■ **Your task**:
Rewrite every line of the records below as a JSON list of strings, one string per line, with blank lines and the pictures left out.

■ **Record excerpts**:
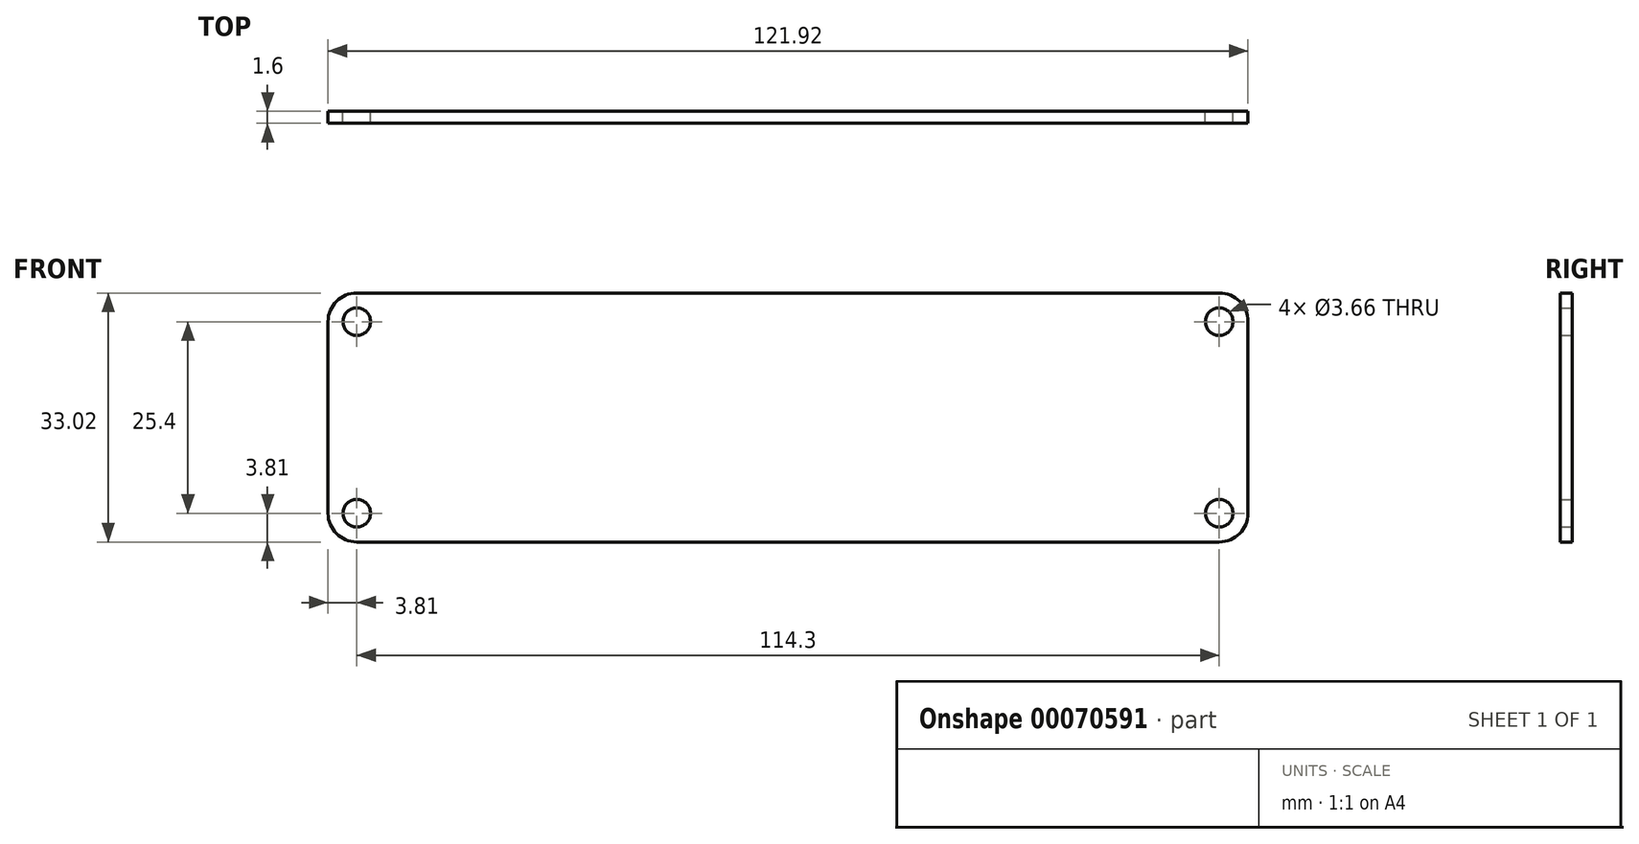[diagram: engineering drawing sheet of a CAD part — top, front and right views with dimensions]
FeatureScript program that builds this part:
annotation { "Feature Type Name" : "Feature", "Feature Type Description" : "" }
export const myFeature = defineFeature(function(context is Context, id is Id, definition is map)
    precondition{}
    {
        {
            var Q0;
            Q0=qCreatedBy(makeId("Front.planeOp"),FACE);
            var sketch = newSketch(context, id + "F0", { "sketchPlane" : qUnion([Q0])});
            skLineSegment(sketch, "E0.bottom", {"start": v(57.15, 16.51) * mm, "end": v(-57.15, 16.51) * mm});
            skLineSegment(sketch, "E0.top", {"start": v(57.15, -16.51) * mm, "end": v(-57.15, -16.51) * mm});
            skLineSegment(sketch, "E0.left", {"start": v(60.96, 12.7) * mm, "end": v(60.96, -12.7) * mm});
            skLineSegment(sketch, "E0.right", {"start": v(-60.96, 12.7) * mm, "end": v(-60.96, -12.7) * mm});
            skPoint(sketch, "E0.middle", {"position": v(0, 0) * mm});
            skCircle(sketch, "E1", {"center": v(-57.15, 12.7) * mm, "radius": 1.83 * mm});
            skCircle(sketch, "E2", {"center": v(-57.15, -12.7) * mm, "radius": 1.83 * mm});
            skCircle(sketch, "E3", {"center": v(57.15, 12.7) * mm, "radius": 1.83 * mm});
            skCircle(sketch, "E4", {"center": v(57.15, -12.7) * mm, "radius": 1.83 * mm});
            skLineSegment(sketch, "E5", {"start": v(-57.15, 12.7) * mm, "end": v(57.15, -12.7) * mm, "construction": true});
            skPoint(sketch, "E6.visualSharp", {"position": v(-60.96, 16.51) * mm});
            skArc(sketch, "E6.filletArc", {"start": v(-57.15, 16.51) * mm, "mid": v(-59.84, 15.4) * mm, "end": v(-60.96, 12.7) * mm});
            skPoint(sketch, "E7.visualSharp", {"position": v(-60.96, -16.51) * mm});
            skArc(sketch, "E7.filletArc", {"start": v(-60.96, -12.7) * mm, "mid": v(-59.84, -15.4) * mm, "end": v(-57.15, -16.51) * mm});
            skPoint(sketch, "E8.visualSharp", {"position": v(60.96, -16.51) * mm});
            skArc(sketch, "E8.filletArc", {"start": v(57.15, -16.51) * mm, "mid": v(59.84, -15.4) * mm, "end": v(60.96, -12.7) * mm});
            skPoint(sketch, "E9.visualSharp", {"position": v(60.96, 16.51) * mm});
            skArc(sketch, "E9.filletArc", {"start": v(60.96, 12.7) * mm, "mid": v(59.84, 15.4) * mm, "end": v(57.15, 16.51) * mm});
            skSolve(sketch);
        }
        {
            var Q0;
            Q0=makeQuery(id+"F0.imprint","IMPRINT",FACE,{"disambiguationData":[TD([[makeQuery(id+"F0.imprint","IMPRINT",EDGE,{"derivedFrom":sQuery(id+"F0.wireOp",EDGE,"E0.bottom")}),1.0]])]});
            extrude(context, id + "F1", {"entities" : qUnion([Q0]), "depth" : 1.6 * mm});
        }
    });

■ **Output**:
[
  "[diagram: engineering drawing sheet of a CAD part — top, front and right views with dimensions]",
  "FeatureScript program that builds this part:",
  "annotation { \"Feature Type Name\" : \"Feature\", \"Feature Type Description\" : \"\" }",
  "export const myFeature = defineFeature(function(context is Context, id is Id, definition is map)",
  "    precondition{}",
  "    {",
  "        {",
  "            var Q0;",
  "            Q0=qCreatedBy(makeId(\"Front.planeOp\"),FACE);",
  "            var sketch = newSketch(context, id + \"F0\", { \"sketchPlane\" : qUnion([Q0])});",
  "            skLineSegment(sketch, \"E0.bottom\", {\"start\": v(57.15, 16.51) * mm, \"end\": v(-57.15, 16.51) * mm});",
  "            skLineSegment(sketch, \"E0.top\", {\"start\": v(57.15, -16.51) * mm, \"end\": v(-57.15, -16.51) * mm});",
  "            skLineSegment(sketch, \"E0.left\", {\"start\": v(60.96, 12.7) * mm, \"end\": v(60.96, -12.7) * mm});",
  "            skLineSegment(sketch, \"E0.right\", {\"start\": v(-60.96, 12.7) * mm, \"end\": v(-60.96, -12.7) * mm});",
  "            skPoint(sketch, \"E0.middle\", {\"position\": v(0, 0) * mm});",
  "            skCircle(sketch, \"E1\", {\"center\": v(-57.15, 12.7) * mm, \"radius\": 1.83 * mm});",
  "            skCircle(sketch, \"E2\", {\"center\": v(-57.15, -12.7) * mm, \"radius\": 1.83 * mm});",
  "            skCircle(sketch, \"E3\", {\"center\": v(57.15, 12.7) * mm, \"radius\": 1.83 * mm});",
  "            skCircle(sketch, \"E4\", {\"center\": v(57.15, -12.7) * mm, \"radius\": 1.83 * mm});",
  "            skLineSegment(sketch, \"E5\", {\"start\": v(-57.15, 12.7) * mm, \"end\": v(57.15, -12.7) * mm, \"construction\": true});",
  "            skPoint(sketch, \"E6.visualSharp\", {\"position\": v(-60.96, 16.51) * mm});",
  "            skArc(sketch, \"E6.filletArc\", {\"start\": v(-57.15, 16.51) * mm, \"mid\": v(-59.84, 15.4) * mm, \"end\": v(-60.96, 12.7) * mm});",
  "            skPoint(sketch, \"E7.visualSharp\", {\"position\": v(-60.96, -16.51) * mm});",
  "            skArc(sketch, \"E7.filletArc\", {\"start\": v(-60.96, -12.7) * mm, \"mid\": v(-59.84, -15.4) * mm, \"end\": v(-57.15, -16.51) * mm});",
  "            skPoint(sketch, \"E8.visualSharp\", {\"position\": v(60.96, -16.51) * mm});",
  "            skArc(sketch, \"E8.filletArc\", {\"start\": v(57.15, -16.51) * mm, \"mid\": v(59.84, -15.4) * mm, \"end\": v(60.96, -12.7) * mm});",
  "            skPoint(sketch, \"E9.visualSharp\", {\"position\": v(60.96, 16.51) * mm});",
  "            skArc(sketch, \"E9.filletArc\", {\"start\": v(60.96, 12.7) * mm, \"mid\": v(59.84, 15.4) * mm, \"end\": v(57.15, 16.51) * mm});",
  "            skSolve(sketch);",
  "        }",
  "        {",
  "            var Q0;",
  "            Q0=makeQuery(id+\"F0.imprint\",\"IMPRINT\",FACE,{\"disambiguationData\":[TD([[makeQuery(id+\"F0.imprint\",\"IMPRINT\",EDGE,{\"derivedFrom\":sQuery(id+\"F0.wireOp\",EDGE,\"E0.bottom\")}),1.0]])]});",
  "            extrude(context, id + \"F1\", {\"entities\" : qUnion([Q0]), \"depth\" : 1.6 * mm});",
  "        }",
  "    });"
]